O que fazer
Retoma o texto da entrevista sobre os planos empresariais de Bruno Batista e continua-o a partir da última frase.

Texto do exercício
++++++++++++++++++++
Até ao final do ano Bruno Batista, que lançou em 2006 a primeira empresa, a agência de eventos WMK, pretende adicionar ao grupo, por aquisição, uma agência de influenciadores e lançar uma agência de publicidade. Entrar na produção de ficção, com formatos distribuídos à escala global em plataformas de streaming, é um sonho que espera conseguir concretizar no espaço de cinco anos.

“Sempre me meti em coisas sem ter dinheiro nenhum e foram acontecendo, porque quando as ideias são boas o dinheiro alguém to empresta e tu pagas. Eu sou um ótimo cliente de bancos, felizmente sempre que precisei da banca, a banca sempre me disse que sim, porque sempre paguei aquilo que devia. E também faço negócio com o meu dinheiro e com o da banca, não com dos fornecedores. Pagamos a tempo e horas a toda a gente”, diz, a propósito do montante que será necessário investir para produzir conteúdos de ficção.

No início do mês, quando foi conhecida a compra da Media Consulting e da Sonomage, dizia que também faria sentido ter publicidade in house. Vamos ter novidades?

Não sei se será em setembro, mas vamos ter. Olhando para a arquitetura de empresas do grupo, faz todo o sentido essa área e não só. Mas a publicidade, tendo marcas fidelizadas no negócio da comunicação, tendo digital, tendo uma produtora interna, faz todo o sentido que consiga criar aqui o conceito publicitário e levá-lo até ao fim. Não só o comunicar nas redes e na assessoria de imprensa, mas conseguir produzir. Se bem que o negócio da produção de spots de 30 segundos também não está por aí além ou não tem o futuro em linha com o que já foi.

Publicidade não é só o spot de 30 segundos.
++++++++++++++++++++
Dados extraídos
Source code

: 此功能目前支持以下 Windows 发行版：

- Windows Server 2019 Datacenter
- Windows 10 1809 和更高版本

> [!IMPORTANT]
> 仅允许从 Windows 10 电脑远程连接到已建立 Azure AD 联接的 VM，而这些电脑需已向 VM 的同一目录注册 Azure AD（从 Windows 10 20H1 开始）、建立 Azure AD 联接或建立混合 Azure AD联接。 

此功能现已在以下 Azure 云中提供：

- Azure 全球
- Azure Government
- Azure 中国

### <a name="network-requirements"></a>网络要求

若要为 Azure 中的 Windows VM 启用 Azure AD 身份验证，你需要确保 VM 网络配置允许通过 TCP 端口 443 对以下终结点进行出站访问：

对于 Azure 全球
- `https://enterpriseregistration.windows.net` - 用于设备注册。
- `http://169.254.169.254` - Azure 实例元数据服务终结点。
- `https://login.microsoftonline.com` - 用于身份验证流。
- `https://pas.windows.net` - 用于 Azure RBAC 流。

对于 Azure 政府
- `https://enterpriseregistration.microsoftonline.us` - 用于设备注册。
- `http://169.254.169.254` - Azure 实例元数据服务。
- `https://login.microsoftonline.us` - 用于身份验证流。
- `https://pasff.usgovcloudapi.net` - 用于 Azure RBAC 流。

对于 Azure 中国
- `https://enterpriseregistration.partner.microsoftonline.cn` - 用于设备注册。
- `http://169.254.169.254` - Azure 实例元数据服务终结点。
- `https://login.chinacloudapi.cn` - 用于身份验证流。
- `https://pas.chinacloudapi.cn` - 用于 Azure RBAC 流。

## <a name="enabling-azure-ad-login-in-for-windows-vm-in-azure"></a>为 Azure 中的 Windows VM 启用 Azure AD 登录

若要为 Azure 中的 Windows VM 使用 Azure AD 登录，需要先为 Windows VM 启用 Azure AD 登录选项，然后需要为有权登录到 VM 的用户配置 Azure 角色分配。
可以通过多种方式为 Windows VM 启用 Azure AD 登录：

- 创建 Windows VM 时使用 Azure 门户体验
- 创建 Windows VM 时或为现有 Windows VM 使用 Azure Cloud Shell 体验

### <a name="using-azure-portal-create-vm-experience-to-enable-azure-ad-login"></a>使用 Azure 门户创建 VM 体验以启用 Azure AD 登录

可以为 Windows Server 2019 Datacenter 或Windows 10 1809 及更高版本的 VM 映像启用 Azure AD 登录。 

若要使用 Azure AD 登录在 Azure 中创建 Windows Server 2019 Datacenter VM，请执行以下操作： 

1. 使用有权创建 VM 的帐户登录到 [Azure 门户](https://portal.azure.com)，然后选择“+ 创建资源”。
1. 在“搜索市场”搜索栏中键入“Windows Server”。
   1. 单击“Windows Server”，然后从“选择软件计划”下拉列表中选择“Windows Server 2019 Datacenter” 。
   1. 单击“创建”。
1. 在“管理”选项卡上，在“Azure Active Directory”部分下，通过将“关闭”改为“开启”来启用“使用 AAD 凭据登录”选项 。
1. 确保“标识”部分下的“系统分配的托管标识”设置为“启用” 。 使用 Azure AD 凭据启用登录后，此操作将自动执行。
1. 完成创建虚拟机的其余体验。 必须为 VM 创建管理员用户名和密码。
++++++++++++++++++++
Resultado
Exatamente. A publicidade não é só o spot de 30 segundos e a produção de outros conteúdos, da forma como os vejo, fazem sentido tendo uma agência de publicidade ou pelo menos a criatividade melhorada. Não é que não tenhamos dentro do grupo criatividade, mas é diferente pensar conceitos de comunicação que normalmente são para viver estrategicamente a médio e longo prazo, do que pensar conceitos publicitários que são para cumprir um objetivo no curto prazo.

Vamos ter novidades que podem passar para a criação de uma marca nova, em linha com o criarmos uma umbrella para grupo. O grupo GCI, que integrava todas as empresas que tínhamos, neste momento não faz sentido, até porque sentimos que o mercado caminha para a especialização e, portanto, cada uma das agências, que tem a sua estrutura, tem o seu know-how, tem o seu valor acrescentado pelos seus quadros, tem que ser especialista numa área. Vamos desmantelar o grupo GCI e as marcas vão todas existir dentro de uma umbrella que está pensada, não está decidida.

Bruno Batista, CEO da GCI, em entrevista ao ECO - 24AGO22
Bruno Batista, CEO da GCI, em entrevista ao ECOHugo Amaral/ECO

Ainda não tem nome?

Não tem nome definido. Tem um caminho, tem o racional para chegar ao nome. O mais importante é a história que está por trás desse nome. Essa história é só uma, é a de um grupo de comunicação 100% português, que quer continuar a crescer, que quer agregar todos os serviços onde achamos que conseguimos criar valor aos nossos clientes.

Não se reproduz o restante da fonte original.